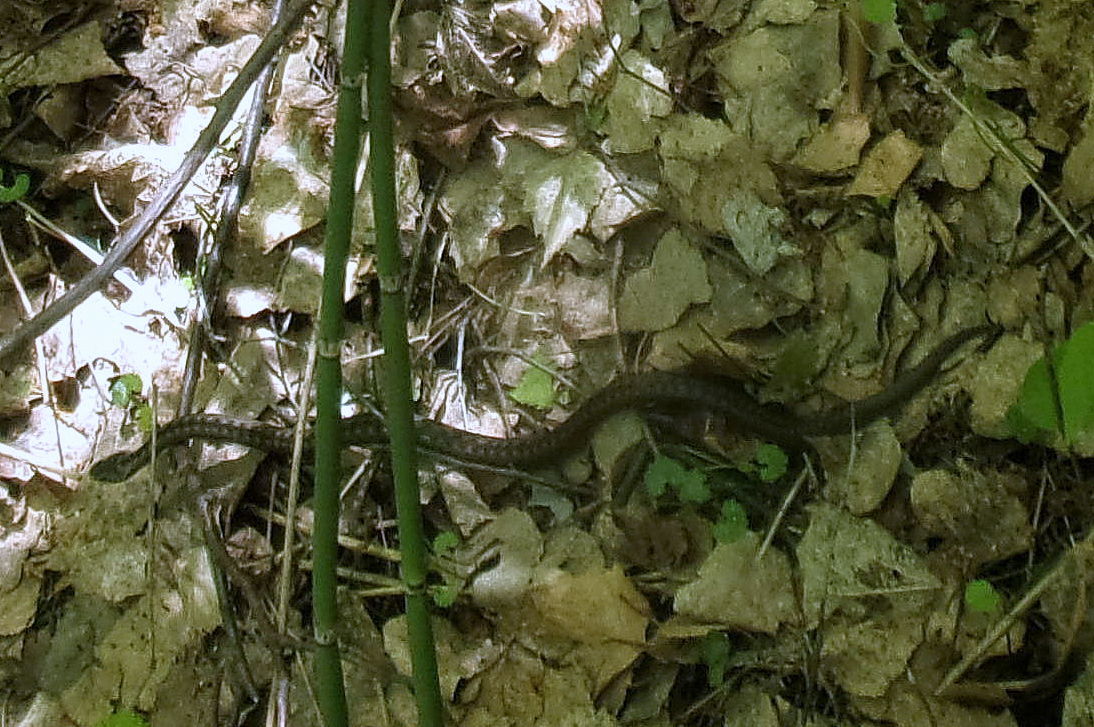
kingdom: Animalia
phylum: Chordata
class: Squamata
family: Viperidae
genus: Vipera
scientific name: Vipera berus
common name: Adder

────────

▶ _課題の指示_
上記のすべての記録について、各行を一字一句違えずに書き写してください。ただし、画像は回答に含めないでください。

▶ _結果_
kingdom: Animalia
phylum: Chordata
class: Squamata
family: Viperidae
genus: Vipera
scientific name: Vipera berus
common name: Adder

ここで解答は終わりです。